Records to process

-*-

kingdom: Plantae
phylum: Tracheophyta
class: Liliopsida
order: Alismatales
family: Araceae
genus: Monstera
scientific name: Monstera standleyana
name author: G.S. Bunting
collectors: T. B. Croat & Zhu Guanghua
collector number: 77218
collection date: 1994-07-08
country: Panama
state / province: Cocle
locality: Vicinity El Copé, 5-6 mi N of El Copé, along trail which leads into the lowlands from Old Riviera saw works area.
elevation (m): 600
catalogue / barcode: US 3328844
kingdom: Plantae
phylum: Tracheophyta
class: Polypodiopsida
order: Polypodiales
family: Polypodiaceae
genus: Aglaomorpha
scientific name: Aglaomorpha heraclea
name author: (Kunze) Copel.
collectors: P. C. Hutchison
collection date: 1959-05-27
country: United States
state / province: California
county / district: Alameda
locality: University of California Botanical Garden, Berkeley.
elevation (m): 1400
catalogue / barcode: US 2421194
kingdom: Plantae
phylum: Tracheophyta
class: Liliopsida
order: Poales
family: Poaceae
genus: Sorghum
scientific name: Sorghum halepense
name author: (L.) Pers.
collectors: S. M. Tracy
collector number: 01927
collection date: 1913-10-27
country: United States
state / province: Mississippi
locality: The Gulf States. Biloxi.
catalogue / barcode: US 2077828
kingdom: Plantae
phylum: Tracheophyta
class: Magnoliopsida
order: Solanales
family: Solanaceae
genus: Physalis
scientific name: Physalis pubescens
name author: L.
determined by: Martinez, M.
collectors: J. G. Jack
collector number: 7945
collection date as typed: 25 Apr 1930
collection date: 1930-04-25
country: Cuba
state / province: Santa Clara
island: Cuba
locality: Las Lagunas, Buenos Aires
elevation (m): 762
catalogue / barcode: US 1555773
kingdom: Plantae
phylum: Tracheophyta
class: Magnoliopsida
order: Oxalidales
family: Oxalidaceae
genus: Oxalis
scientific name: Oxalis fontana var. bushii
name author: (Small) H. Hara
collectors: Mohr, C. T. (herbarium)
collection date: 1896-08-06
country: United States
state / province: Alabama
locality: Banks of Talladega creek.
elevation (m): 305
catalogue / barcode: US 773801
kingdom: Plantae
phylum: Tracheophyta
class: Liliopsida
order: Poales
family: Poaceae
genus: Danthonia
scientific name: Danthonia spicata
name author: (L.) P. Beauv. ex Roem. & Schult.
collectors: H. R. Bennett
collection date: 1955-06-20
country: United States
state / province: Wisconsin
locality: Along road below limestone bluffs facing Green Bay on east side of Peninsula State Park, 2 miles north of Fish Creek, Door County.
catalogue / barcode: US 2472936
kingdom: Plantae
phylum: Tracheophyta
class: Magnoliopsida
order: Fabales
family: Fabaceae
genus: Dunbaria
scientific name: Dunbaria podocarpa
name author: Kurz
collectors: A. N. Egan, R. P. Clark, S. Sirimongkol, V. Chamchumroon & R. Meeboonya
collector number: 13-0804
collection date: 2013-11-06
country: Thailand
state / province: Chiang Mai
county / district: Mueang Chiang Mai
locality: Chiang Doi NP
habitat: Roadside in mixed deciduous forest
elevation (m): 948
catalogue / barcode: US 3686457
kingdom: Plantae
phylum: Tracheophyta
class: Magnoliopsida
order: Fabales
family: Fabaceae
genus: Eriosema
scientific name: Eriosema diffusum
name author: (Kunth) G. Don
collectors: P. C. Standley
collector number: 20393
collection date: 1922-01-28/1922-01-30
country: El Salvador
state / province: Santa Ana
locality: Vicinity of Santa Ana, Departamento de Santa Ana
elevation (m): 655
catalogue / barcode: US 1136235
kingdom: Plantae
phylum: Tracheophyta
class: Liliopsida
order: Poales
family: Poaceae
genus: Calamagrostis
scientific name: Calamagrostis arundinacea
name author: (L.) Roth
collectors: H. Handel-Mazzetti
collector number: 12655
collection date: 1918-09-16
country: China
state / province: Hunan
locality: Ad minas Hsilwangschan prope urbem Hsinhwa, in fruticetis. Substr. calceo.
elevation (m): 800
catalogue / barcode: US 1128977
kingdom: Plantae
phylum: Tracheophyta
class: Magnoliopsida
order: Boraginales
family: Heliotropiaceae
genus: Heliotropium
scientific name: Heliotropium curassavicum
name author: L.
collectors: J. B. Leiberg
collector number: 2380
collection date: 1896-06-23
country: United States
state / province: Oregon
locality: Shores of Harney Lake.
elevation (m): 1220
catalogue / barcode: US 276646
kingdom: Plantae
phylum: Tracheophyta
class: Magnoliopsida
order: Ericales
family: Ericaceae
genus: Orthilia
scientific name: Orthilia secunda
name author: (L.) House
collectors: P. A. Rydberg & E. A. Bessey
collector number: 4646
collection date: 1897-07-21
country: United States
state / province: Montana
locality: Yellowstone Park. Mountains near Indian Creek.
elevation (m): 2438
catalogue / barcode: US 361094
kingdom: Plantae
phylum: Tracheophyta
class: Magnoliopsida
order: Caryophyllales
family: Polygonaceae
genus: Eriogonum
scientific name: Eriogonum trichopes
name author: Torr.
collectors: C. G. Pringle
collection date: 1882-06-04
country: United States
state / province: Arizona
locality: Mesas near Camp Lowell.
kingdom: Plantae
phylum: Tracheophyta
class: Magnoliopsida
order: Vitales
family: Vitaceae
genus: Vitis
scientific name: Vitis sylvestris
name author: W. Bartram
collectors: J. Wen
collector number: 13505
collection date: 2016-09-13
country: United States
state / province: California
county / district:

-*-

Can you rewrite all the records above, changing "collectors" to "collected by" and leaving everything else unchanged?

kingdom: Plantae
phylum: Tracheophyta
class: Liliopsida
order: Alismatales
family: Araceae
genus: Monstera
scientific name: Monstera standleyana
name author: G.S. Bunting
collected by: T. B. Croat & Zhu Guanghua
collector number: 77218
collection date: 1994-07-08
country: Panama
state / province: Cocle
locality: Vicinity El Copé, 5-6 mi N of El Copé, along trail which leads into the lowlands from Old Riviera saw works area.
elevation (m): 600
catalogue / barcode: US 3328844
kingdom: Plantae
phylum: Tracheophyta
class: Polypodiopsida
order: Polypodiales
family: Polypodiaceae
genus: Aglaomorpha
scientific name: Aglaomorpha heraclea
name author: (Kunze) Copel.
collected by: P. C. Hutchison
collection date: 1959-05-27
country: United States
state / province: California
county / district: Alameda
locality: University of California Botanical Garden, Berkeley.
elevation (m): 1400
catalogue / barcode: US 2421194
kingdom: Plantae
phylum: Tracheophyta
class: Liliopsida
order: Poales
family: Poaceae
genus: Sorghum
scientific name: Sorghum halepense
name author: (L.) Pers.
collected by: S. M. Tracy
collector number: 01927
collection date: 1913-10-27
country: United States
state / province: Mississippi
locality: The Gulf States. Biloxi.
catalogue / barcode: US 2077828
kingdom: Plantae
phylum: Tracheophyta
class: Magnoliopsida
order: Solanales
family: Solanaceae
genus: Physalis
scientific name: Physalis pubescens
name author: L.
determined by: Martinez, M.
collected by: J. G. Jack
collector number: 7945
collection date as typed: 25 Apr 1930
collection date: 1930-04-25
country: Cuba
state / province: Santa Clara
island: Cuba
locality: Las Lagunas, Buenos Aires
elevation (m): 762
catalogue / barcode: US 1555773
kingdom: Plantae
phylum: Tracheophyta
class: Magnoliopsida
order: Oxalidales
family: Oxalidaceae
genus: Oxalis
scientific name: Oxalis fontana var. bushii
name author: (Small) H. Hara
collected by: Mohr, C. T. (herbarium)
collection date: 1896-08-06
country: United States
state / province: Alabama
locality: Banks of Talladega creek.
elevation (m): 305
catalogue / barcode: US 773801
kingdom: Plantae
phylum: Tracheophyta
class: Liliopsida
order: Poales
family: Poaceae
genus: Danthonia
scientific name: Danthonia spicata
name author: (L.) P. Beauv. ex Roem. & Schult.
collected by: H. R. Bennett
collection date: 1955-06-20
country: United States
state / province: Wisconsin
locality: Along road below limestone bluffs facing Green Bay on east side of Peninsula State Park, 2 miles north of Fish Creek, Door County.
catalogue / barcode: US 2472936
kingdom: Plantae
phylum: Tracheophyta
class: Magnoliopsida
order: Fabales
family: Fabaceae
genus: Dunbaria
scientific name: Dunbaria podocarpa
name author: Kurz
collected by: A. N. Egan, R. P. Clark, S. Sirimongkol, V. Chamchumroon & R. Meeboonya
collector number: 13-0804
collection date: 2013-11-06
country: Thailand
state / province: Chiang Mai
county / district: Mueang Chiang Mai
locality: Chiang Doi NP
habitat: Roadside in mixed deciduous forest
elevation (m): 948
catalogue / barcode: US 3686457
kingdom: Plantae
phylum: Tracheophyta
class: Magnoliopsida
order: Fabales
family: Fabaceae
genus: Eriosema
scientific name: Eriosema diffusum
name author: (Kunth) G. Don
collected by: P. C. Standley
collector number: 20393
collection date: 1922-01-28/1922-01-30
country: El Salvador
state / province: Santa Ana
locality: Vicinity of Santa Ana, Departamento de Santa Ana
elevation (m): 655
catalogue / barcode: US 1136235
kingdom: Plantae
phylum: Tracheophyta
class: Liliopsida
order: Poales
family: Poaceae
genus: Calamagrostis
scientific name: Calamagrostis arundinacea
name author: (L.) Roth
collected by: H. Handel-Mazzetti
collector number: 12655
collection date: 1918-09-16
country: China
state / province: Hunan
locality: Ad minas Hsilwangschan prope urbem Hsinhwa, in fruticetis. Substr. calceo.
elevation (m): 800
catalogue / barcode: US 1128977
kingdom: Plantae
phylum: Tracheophyta
class: Magnoliopsida
order: Boraginales
family: Heliotropiaceae
genus: Heliotropium
scientific name: Heliotropium curassavicum
name author: L.
collected by: J. B. Leiberg
collector number: 2380
collection date: 1896-06-23
country: United States
state / province: Oregon
locality: Shores of Harney Lake.
elevation (m): 1220
catalogue / barcode: US 276646
kingdom: Plantae
phylum: Tracheophyta
class: Magnoliopsida
order: Ericales
family: Ericaceae
genus: Orthilia
scientific name: Orthilia secunda
name author: (L.) House
collected by: P. A. Rydberg & E. A. Bessey
collector number: 4646
collection date: 1897-07-21
country: United States
state / province: Montana
locality: Yellowstone Park. Mountains near Indian Creek.
elevation (m): 2438
catalogue / barcode: US 361094
kingdom: Plantae
phylum: Tracheophyta
class: Magnoliopsida
order: Caryophyllales
family: Polygonaceae
genus: Eriogonum
scientific name: Eriogonum trichopes
name author: Torr.
collected by: C. G. Pringle
collection date: 1882-06-04
country: United States
state / province: Arizona
locality: Mesas near Camp Lowell.
kingdom: Plantae
phylum: Tracheophyta
class: Magnoliopsida
order: Vitales
family: Vitaceae
genus: Vitis
scientific name: Vitis sylvestris
name author: W. Bartram
collected by: J. Wen
collector number: 13505
collection date: 2016-09-13
country: United States
state / province: California
county / district:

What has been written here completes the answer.